Teks Bacaan =>
++++++++++++++++++++

Hujan pada Minggu (12/2) sore itu belum sepenuhnya reda, saat atraksi barongsai memaksa warga pecinan Tambak Bayan, Kota Surabaya, berhamburan keluar rumah untuk menyaksikan. Atraksi itu mengawali serangkaian perayaan Cap Go Meh di kampung pecinan Tambak Bayan.

Bagi Dani Sumanjaya, perayaan Cap Go Meh di kampung pecinan Tambak Bayan, Kelurahan Alun-alun Contong, Kecamatan Bubutan, ini sekaligus merayakan keanekaragaman yang mewarnai kehidupan di kampung tempat tinggalnya itu selama lebih dari seratus tahun.

"Orang tua saya kurang lebih sudah sekitar 110 tahun tinggal di kampung ini. Selama itu pula warga keturunan China di sini sudah berbaur dengan warga dari berbagai suku lainnya yang tinggal di sini," ucap Dani, yang menjadi koordinator warga Tambak Bayan dalam peryaan Cap Go Meh bersama tahun ini.

Menurut dia, biasanya, pada tahun-tahun sebelumnya, acara Cap Go Meh dirayakan sendiri-sendiri di rumah-rumah dan tempat persembahyangan milik masing-masing warga. Dani merasa saat ini momennya sangat tepat untuk merayakan kebhinekaan bersama-sama bertepatan dengan perayaan Cap Go Meh di Kampung Pecinan Tambak Bayan.

++++++++++++++++++++

Materi yang Diberikan =>
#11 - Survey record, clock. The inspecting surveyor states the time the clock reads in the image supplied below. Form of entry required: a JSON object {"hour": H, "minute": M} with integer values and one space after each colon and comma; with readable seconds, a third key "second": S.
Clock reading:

++++++++++++++++++++

Daftar Tugas =>
**1.** Sebutkan semua nama wilayah, yaitu kampung, kelurahan, kecamatan, dan kota, yang muncul dalam teks tentang perayaan Cap Go Meh di Tambak Bayan.
**2.** Tolong lanjutkan teks tentang perayaan Cap Go Meh di Tambak Bayan setelah kalimat terakhirnya.
Materi di atas tidak digunakan sama sekali.

Hasil Tiap Tugas =>
**1.** Tambak Bayan (kampung), Alun-alun Contong (kelurahan), Bubutan (kecamatan), Surabaya (kota).

**2.**
"Nuansanya di sini memang Bhineka. Sudah lama kita berbaur dengan berbagai suku yang ada di sini. Kalau bisa kedepannya kita pakai terus untuk acara-acara bernuansa Bhineka," imbuhnya.

Dani menggambarkan, suasana kebhinekaan di Kampung Tambak Bayan tak hanya sekadar hidup rukun bertetangga dengan berbagai suku yang juga sama-sama tinggal di sana, melainkan tak sedikit warga dari berbagai suku itu kemudian saling mengikat dengan tali pernikahan.

Dia mencontohkan, orangtuanya sendiri adalah hasil pernikahan dari etnis campuran. "Mama saya adalah orang Kraton Solo, sedangkan papa saya orang Cina Kanton," ungkapnya.

Selain itu, warga keturunan China Tambak Bayan juga tak sedikit yang menikah dengan orang Madura, selain juga menikah dengan orang Jawa dan Sunda. "Sudah lumrah di kampung sini pernikahan antas suku seperti ini. Warga keturunan China di sini tidak kolot, dalam artian tidak menutup diri. Kita saling terbuka," imbuhnya.

Hampir Tergusur
Ketua RT 2, RW 2, Kelurahan Alun-alun Contong, Kecamatan Bubutan, Surabaya, Suseno Karja, menambahkan, acara Cap Go Meh yang dirayakan bersama seluruh warga pecinan Tambak Bayan tahun ini tak lain berkat bantuan rekan-rekan aktivis di Surabaya.

"Para aktivis ini sudah membantu kita sejak mereka masih mahasiswa. Ya, mereka membantu untuk mempertahankan keberadaan kampung Tambak Bayan yang pluralis ini ketika kita sedang berkonflik dengan Hotel V3 (Vini Vidi Vice) terkait perebutan lahan ini," katanya.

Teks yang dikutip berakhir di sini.